You are asking the legislature to regulate a drug or be involved in healthcare.
Again: this is not a drug. This is a Hemp product that has been confused as a drug. You can not patent a plant. That would be like taking a patent out on a tomato or potato or asking the legislature to let you eat the tomato/potato. It's legal to eat the tomato already, we just want to make sure that because you can make the poison nightshade from the tomato plant that we won't be arrested for possessing it. 

Tomatoes are from the genus Solanum L. - nightshade

And as for the healthcare statement: We are asking you to STAY out of it. MY son's Doctor, the specialist, the researcher, the man that EVERY other Doctor in the State and out of the State that my son sees, defers to for his epilepsy treatment, supports this. He wants to treat his patients with this.  He is completely on board. Doctors have different opinions but to say Doctors do NOT support this is just simply not the case. They do, just not SOME Doctors, but they are NOT the specialists he needs so they are not important to his care and need to stay out of this. They don't stop by and provide input when he is in the hospital in Status. When he is in Status, I don't see them jumping up and down to get involved in his care.

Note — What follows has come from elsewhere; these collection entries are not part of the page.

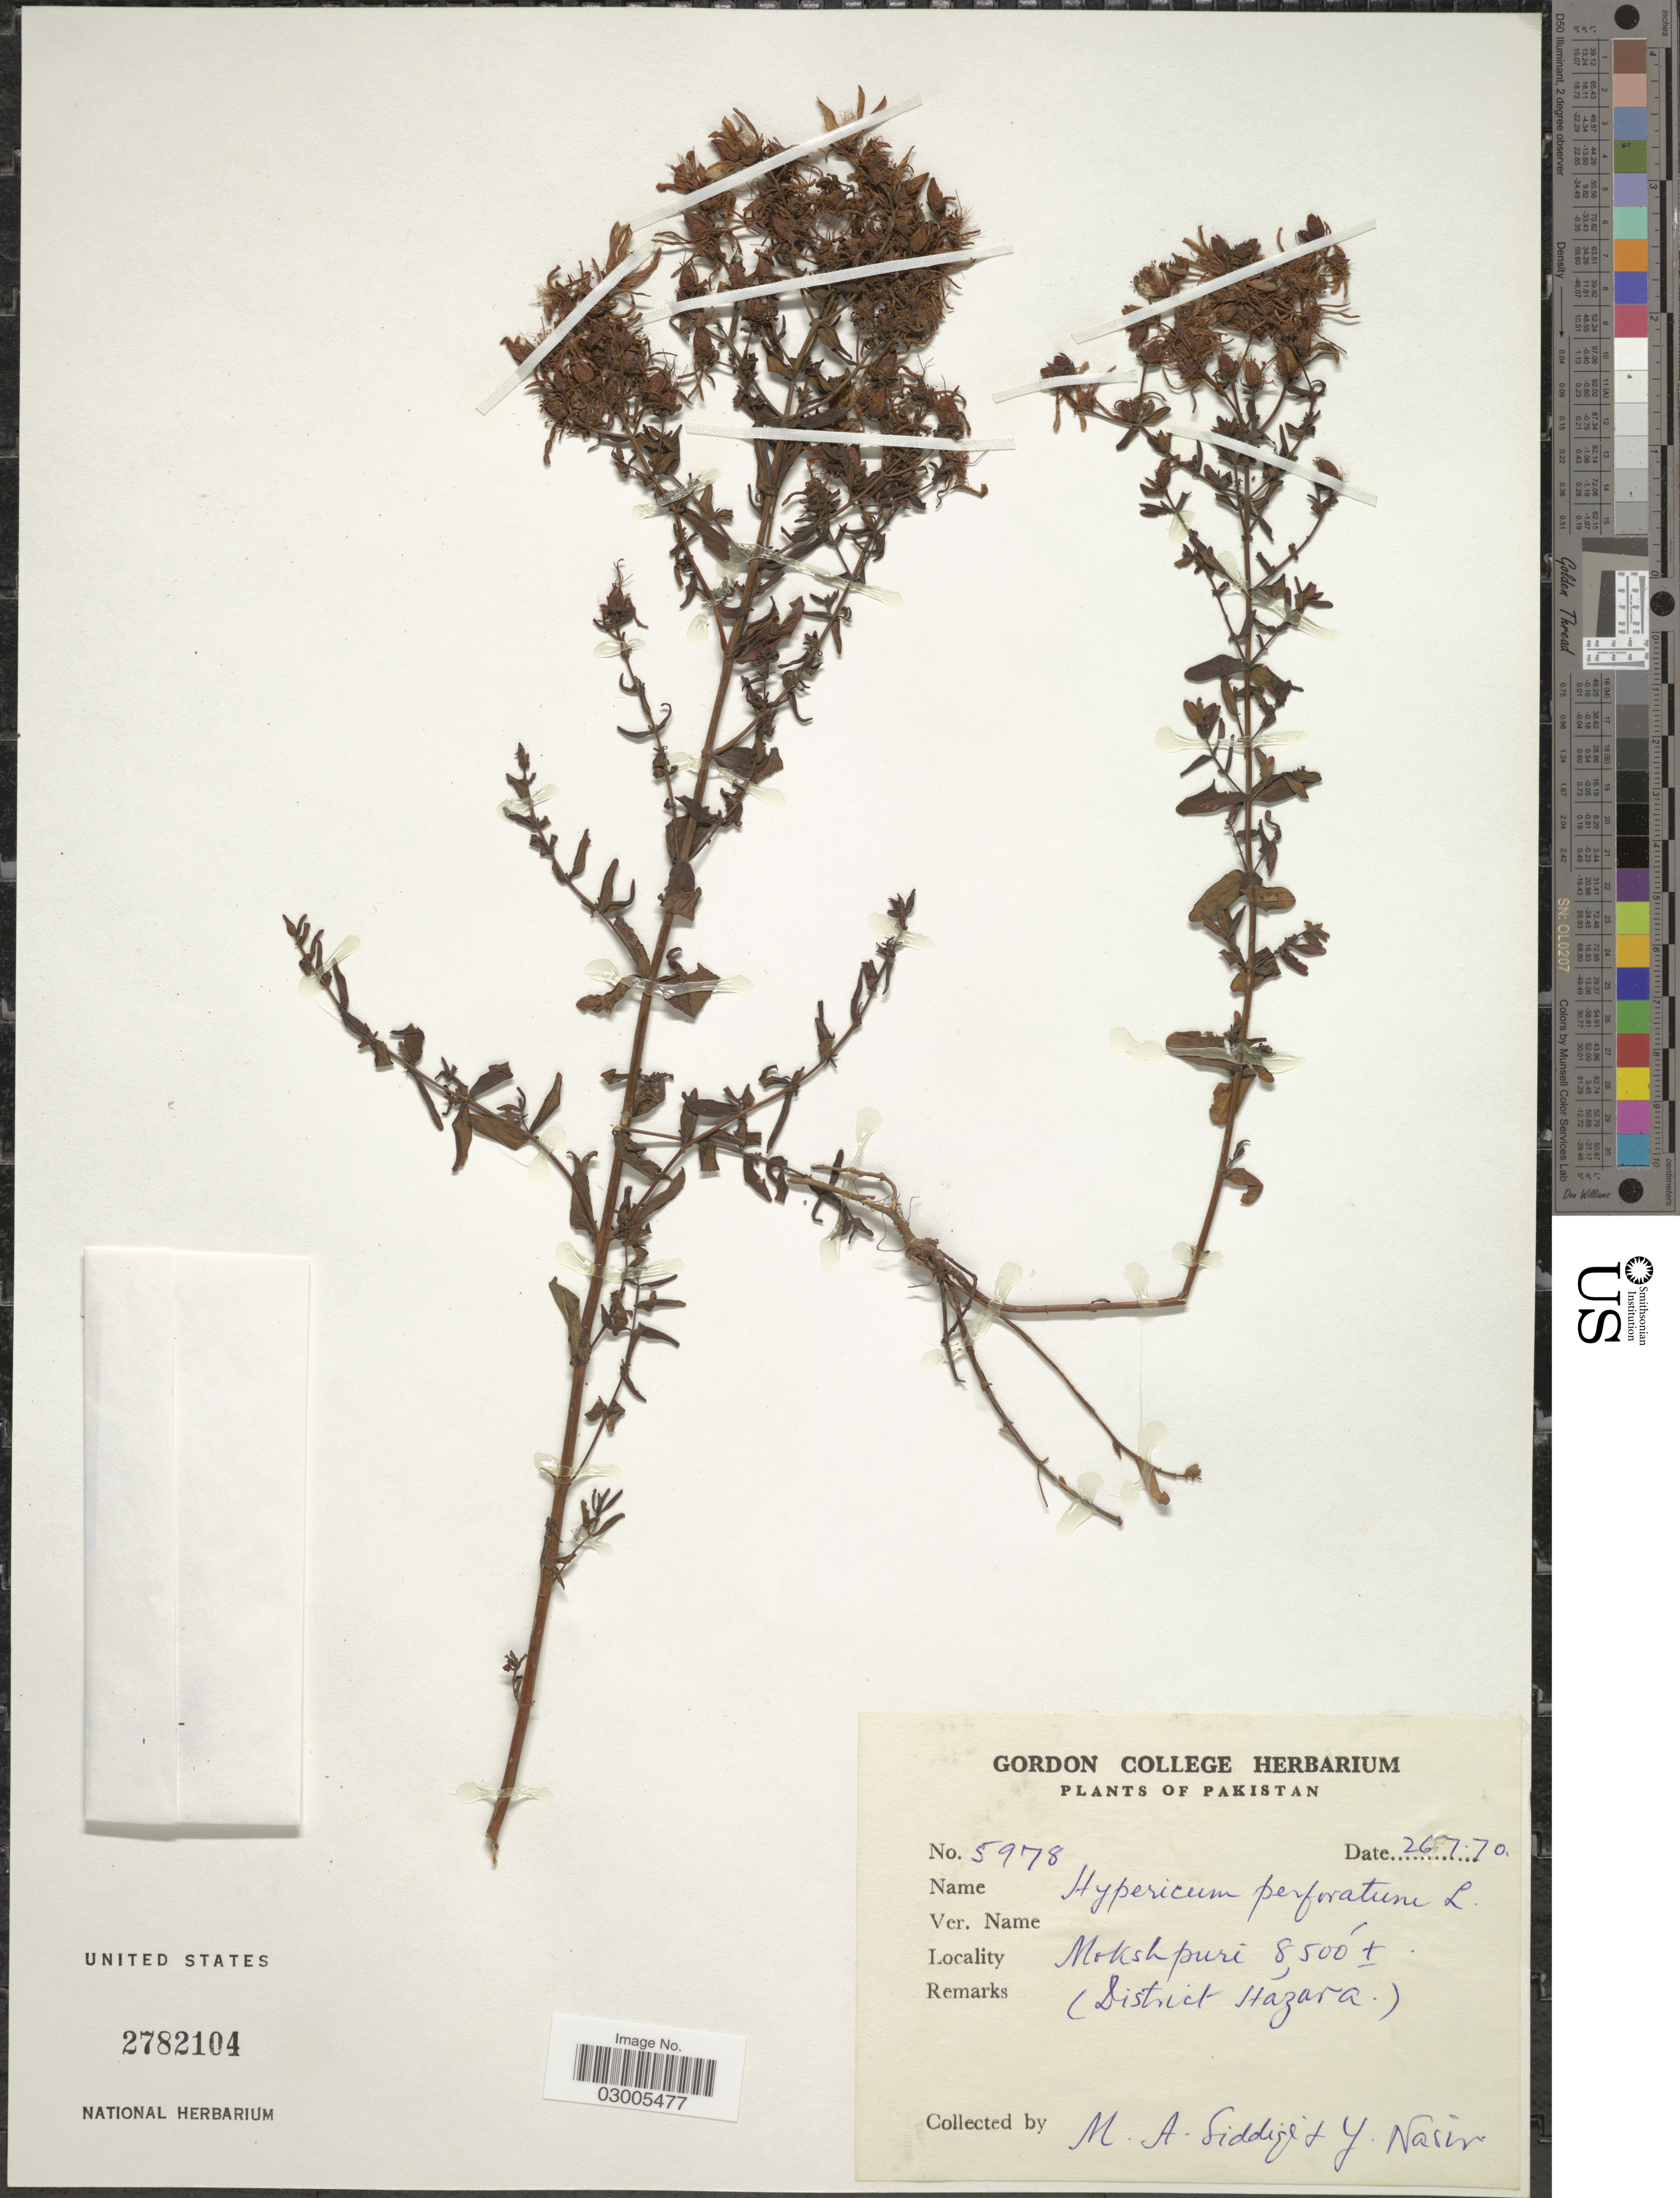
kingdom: Plantae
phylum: Tracheophyta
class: Magnoliopsida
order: Malpighiales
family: Hypericaceae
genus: Hypericum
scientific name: Hypericum perforatum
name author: L.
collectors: M. Siddiqi & Y. Nasir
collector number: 5978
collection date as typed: Transcribed d/m/y: 26/7/70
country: Pakistan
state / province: Khyber Pakhtunkhwa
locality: Mokshpuri. (District Hazara).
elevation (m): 2591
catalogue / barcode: US 2782104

So why now?

We are asking the legislative body to run an IRB study or give UofU permission to do so:

The UofU has studied over 35,000 products without the permission of the legislature. They have already initiated the process to be able to research, on mice, under IRB guidelines. They do NOT need legislative approval and are not seeking it.

The UofU is ready to test on Humans.
We just heard this one. We were told, in committee, that an important text message was just sent and it said: Dr. White is ready to test on humans. Now, I happen to know Dr. White and we just spoke with him on the 12th of this month. I was testifying when this comment was made and I had to correct: Dr. White does NOT test on humans and he has asked to research this in mice and rats and they are working on getting that set up. Our legislative team is helping them do that. We want the studies. It helps ALL of us to research this. And we are the BEST population to be a part of the studies. It shows promise, our children NEED something different, and we are VERY used to keeping detailed records. BUT they are NOT testing on Humans at the UofU...unless they let us have this, then they will be, won't they?

GW will file a lawsuit:
The product would ALREADY violate patent law and GW would ALREADY be filing cease and desist notices to the Realm of Caring. GW has over 100 Million Dollars to spend on development for Epidiolex, I am sure they can afford a patent attorney. No, we will NOT be sued if Realm of Caring is not ALREADY being sued, it's not as if the product infringes on the patent by GW in Utah but not Colorado.

There are more, but really? Do you want to keep reading? And tell me...are any part of my responses NOT true?